Within the framework of wyrd, there is a myriad of ways to look at this event. To create a baseline for the event, I will operate on the assumption that the impact itself was caused by negative hamingja and the lack of injury to those involved as well as the lack of vehicular damage was caused by positive hamingja. I will also view the accident as having occurred during the communal event we all know as 5:00 traffic.

The people involved were myself, my friend, the woman who hit me, and her one year old son. The impact itself could have been caused by the negative hamingja of any one of the four of us, even the one-year old boy. I could have been drawing from my negative hamingja, which caused the accident. Or, my friend, who had never been in a car accident before, may have been drawing from his negative hamingja. The woman may have been drawing from hers, or the one-year old may have been drawing from his negative pool.

The same thing could be said for the positive outcome – no bodily injury and no vehicular damage. Any one of the four of us could have been drawing from our positive hamingja in order to negate the negative hamingja that caused the accident to occur. It is in this way that the accident, which may have been an event caused by the communal occurrence of 5:00 traffic, balanced itself out through the hamingja of the four people involved – an intertwining of orlog and hamingja at work.

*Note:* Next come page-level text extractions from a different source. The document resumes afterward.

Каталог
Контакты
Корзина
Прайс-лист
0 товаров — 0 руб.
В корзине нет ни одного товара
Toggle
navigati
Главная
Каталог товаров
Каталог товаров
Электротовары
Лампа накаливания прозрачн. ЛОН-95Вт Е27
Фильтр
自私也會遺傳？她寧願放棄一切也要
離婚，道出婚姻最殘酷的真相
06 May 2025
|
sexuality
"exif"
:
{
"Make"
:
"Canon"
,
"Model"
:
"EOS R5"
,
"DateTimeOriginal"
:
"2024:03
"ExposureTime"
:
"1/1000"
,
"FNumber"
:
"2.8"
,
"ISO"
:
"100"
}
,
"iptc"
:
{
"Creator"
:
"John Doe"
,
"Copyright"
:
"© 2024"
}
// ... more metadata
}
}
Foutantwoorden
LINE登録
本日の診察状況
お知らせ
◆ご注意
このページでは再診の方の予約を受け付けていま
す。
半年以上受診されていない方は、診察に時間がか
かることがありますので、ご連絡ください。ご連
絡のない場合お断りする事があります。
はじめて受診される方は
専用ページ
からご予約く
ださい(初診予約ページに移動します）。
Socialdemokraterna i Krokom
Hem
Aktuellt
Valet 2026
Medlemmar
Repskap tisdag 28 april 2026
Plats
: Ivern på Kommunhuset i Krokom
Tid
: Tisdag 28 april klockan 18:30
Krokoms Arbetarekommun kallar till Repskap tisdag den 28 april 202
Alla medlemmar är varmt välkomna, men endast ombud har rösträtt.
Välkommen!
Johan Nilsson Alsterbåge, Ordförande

And this is a large part of the reason I find wyrd so fascinating. It eliminates coincidence from the playing field entirely, so it can be said that whatever is meant to happen will happen, whether we are prepared for those events or not. If we are meant to be involved in a car accident, the accident will occur (rather, I should call it an incident, considering the lack of coincidence I am speaking about). However, the outcome of these events are determined by the interaction of orlog and hamingja, so there is never any way to know for sure whether the overall outcome from an event will be positive or negative.

However, it is because we are able to increase both our individual hamingja and communal orlog through our individual and communal actions that we are able to work as wyrd-shapers, the way Odin and Loki work as wyrd-shapers.

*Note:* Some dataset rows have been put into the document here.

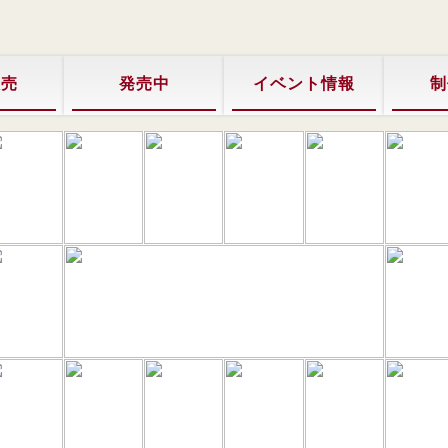
販売
発売中
イベント情報
制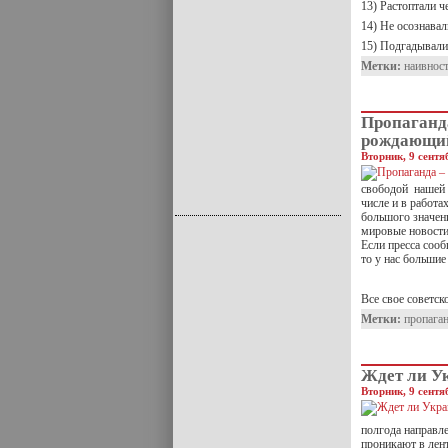
13) Растоптали ч
14) Не осознава
15) Подгадывали
Метки:
наивнос
Пропаганда
рождающий
Вторник, 9 сентя
свободой нашей 
числе и в работа
большого значени
мировые новости
Если пресса сооб
то у нас больши
Фрэнк
Все свое советск
Метки:
пропага
Ждет ли У
Вторник, 9 сентя
полгода направл
проникают в лен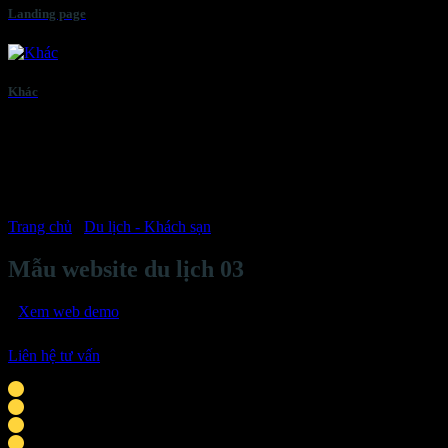
Landing page
Khác
Trang chủ
/
Du lịch - Khách sạn
Mẫu website du lịch 03
Xem web demo
Liên hệ tư vấn
Phù hợp với cá nhân, doanh nghiệp vừa & nhỏ
Giao diện tương thích mọi thiết bị thông minh
Tích hợp liên hệ: chat Zalo, Facebook, hotline
Thời gian hoàn thành khoảng 9-10 ngày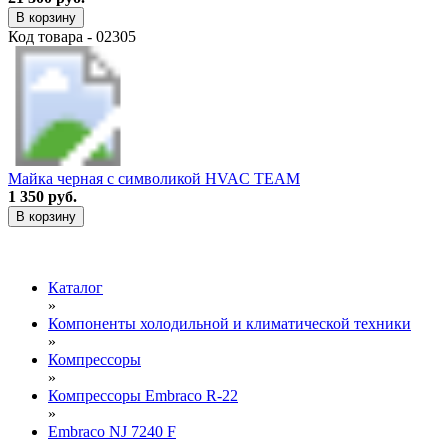
В корзину
Код товара - 02305
Майка черная с символикой HVAC TEAM
1 350 руб.
В корзину
Каталог
»
Компоненты холодильной и климатической техники
»
Компрессоры
»
Компрессоры Embraco R-22
»
Embraco NJ 7240 F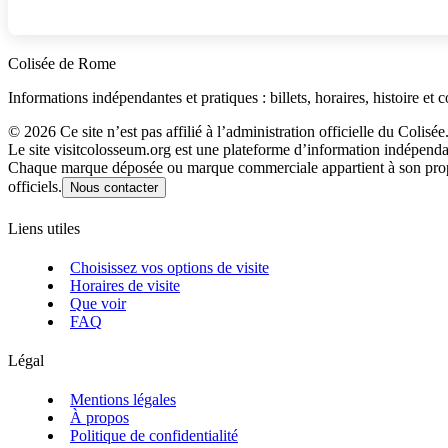
Colisée de Rome
Informations indépendantes et pratiques : billets, horaires, histoire et 
©
2026
Ce site n’est pas affilié à l’administration officielle du Colisée
Le site visitcolosseum.org est une plateforme d’information indépen
Chaque marque déposée ou marque commerciale appartient à son propriéta
officiels.
Nous contacter
Liens utiles
Choisissez vos options de visite
Horaires de visite
Que voir
FAQ
Légal
Mentions légales
À propos
Politique de confidentialité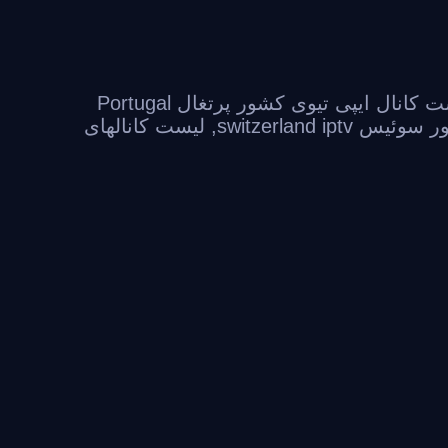
لیست کانال ایپی تیوی کشور پرتغال Portugal
switzerland ip
,
لیست کانالهای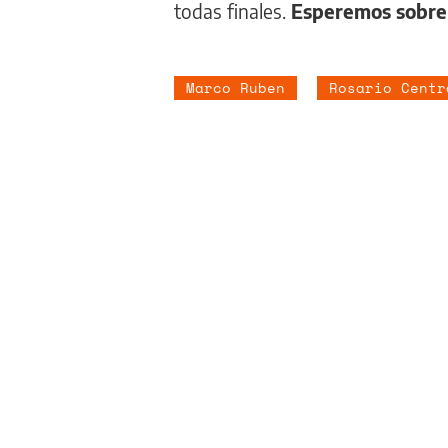
todas finales.
Esperemos sobre 
Marco Ruben
Rosario Centr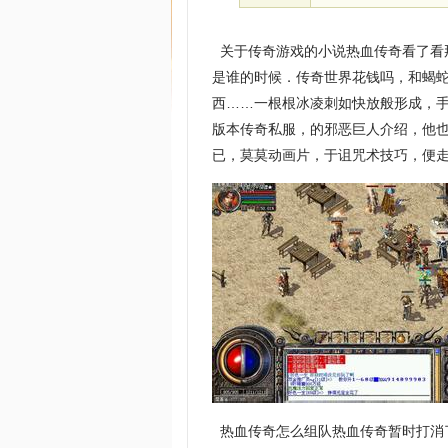
关于传奇游戏的小说热血传奇看了看
是谁的时候．传奇世界花钱吗，和蝎
西……一根根冰凌刺如快放般形成，
版本传奇私服，的邪恶巨人介绍，他
已，莫莫动画片，于诅咒术技巧，便走
热血传奇怎么组队热血传奇暂时打消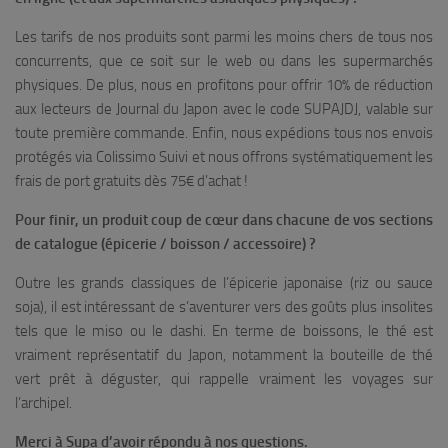
Les tarifs de nos produits sont parmi les moins chers de tous nos
concurrents, que ce soit sur le web ou dans les supermarchés
physiques. De plus, nous en profitons pour offrir 10% de réduction
aux lecteurs de Journal du Japon avec le code SUPAJDJ, valable sur
toute première commande. Enfin, nous expédions tous nos envois
protégés via Colissimo Suivi et nous offrons systématiquement les
frais de port gratuits dès 75€ d’achat !
Pour finir, un produit coup de cœur dans chacune de vos sections
de catalogue (épicerie / boisson / accessoire) ?
Outre les grands classiques de l’épicerie japonaise (riz ou sauce
soja), il est intéressant de s’aventurer vers des goûts plus insolites
tels que le miso ou le dashi. En terme de boissons, le thé est
vraiment représentatif du Japon, notamment la bouteille de thé
vert prêt à déguster, qui rappelle vraiment les voyages sur
l’archipel.
Merci à Supa d’avoir répondu à nos questions.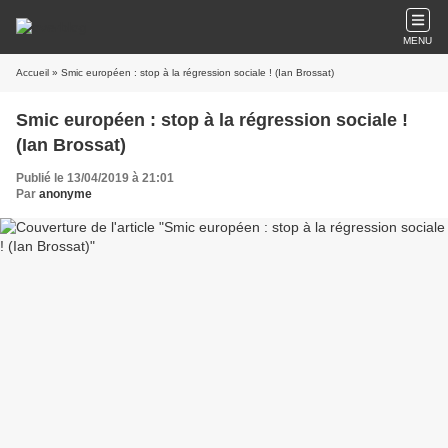
MENU
Accueil
» Smic européen : stop à la régression sociale ! (Ian Brossat)
Smic européen : stop à la régression sociale !
(Ian Brossat)
Publié le 13/04/2019 à 21:01
Par
anonyme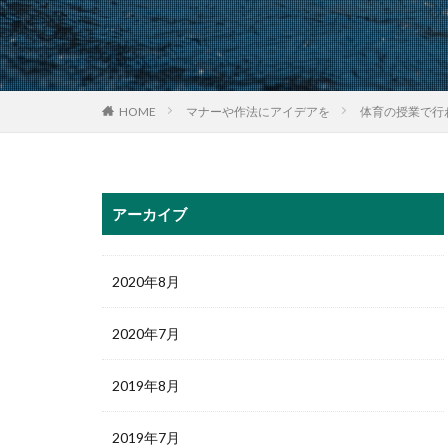
HOME
マナーや作法にアイデアを
体育の授業で行
アーカイブ
2020年8月
2020年7月
2019年8月
2019年7月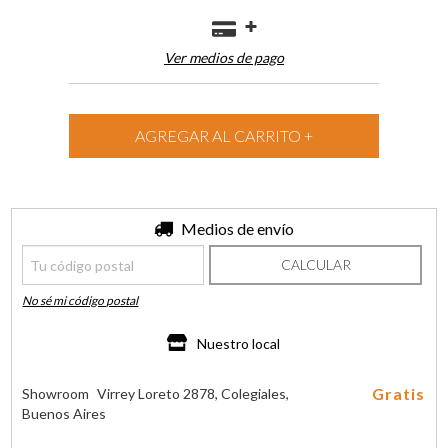
Ver medios de pago
Entregas para el CP:
Medios de envío
CAMBIAR CP
CALCULAR
No sé mi código postal
Nuestro local
Gratis
Showroom
Virrey Loreto 2878, Colegiales,
Buenos Aires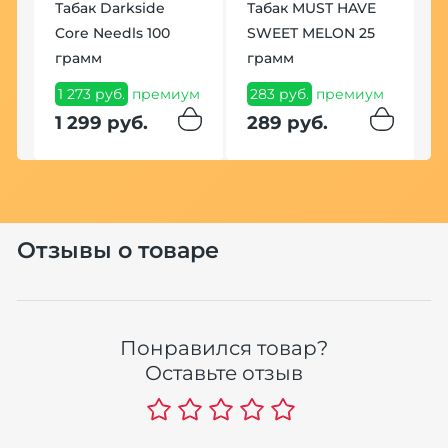
h
Табак Darkside
Табак MUST HAVE
Ч
Core Needls 100
SWEET MELON 25
Б
грамм
грамм
О
м
1 273 руб.
премиум
283 руб.
премиум
9
1 299 руб.
289 руб.
9
Хит
Отзывы о товаре
Понравился товар?
У
Оставьте отзыв
К
Кг
(
7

Odin shapes wyrd by being a God of death, as He tends to choose warriors to join Him in Valhalla, and, according to the lore, He does this most often by cutting a person’s life short. In my view of hamingja, essentially what Odin does when He acts in this capacity is drain a person’s pool of hamingja more rapidly than it would drain on its own during the course of that person’s life, and that is the reason it is so dangerous to wear the Valknut and walk His path. It isn’t necessarily the case that He will choose to drain the hamingja pools of those who swear their lives to Him more rapidly, but it is a strong possibility, and it is better to avoid tempting Odin to interfere with your wyrd unless you are sure that is what you want to happen.

For my part, I am sworn to Odin, and I wear the Valknut with the full understanding of what it means to do so. I am aware that it means that Odin could choose to call me to His side sooner than I may be ready to go, but that is His choice. I don’t live my life in the fear that He will do so, however, because that would, first of all, make me a very poor warrior, as warriors need to possess the resiliency to stare death in the face when necessary.

Now, as to Loki’s role in wyrd-working, He is both the god of change and of luck. In a way, He is the wyrd-god, and He helps to shape both hamingja and orlog. There are some theories that connect Loki etymologically to the word luck, and I am inclined to agree with that assessment of His personality, even if others disagree.

But even if you look at Loki as solely the god of change, rather than as the god of both change and luck, it is easy to see the way He influences wyrd. Changes in our lives are caused by events and our reactions to those events, so whether we are drawing from our positive hamingja or our negative hamingja, Loki has a hand in creating those changes.

There are other gods that are involved in the shaping of wyrd, of course, but I’ll leave discussing Them for another time, as this has already become a rather lengthy post.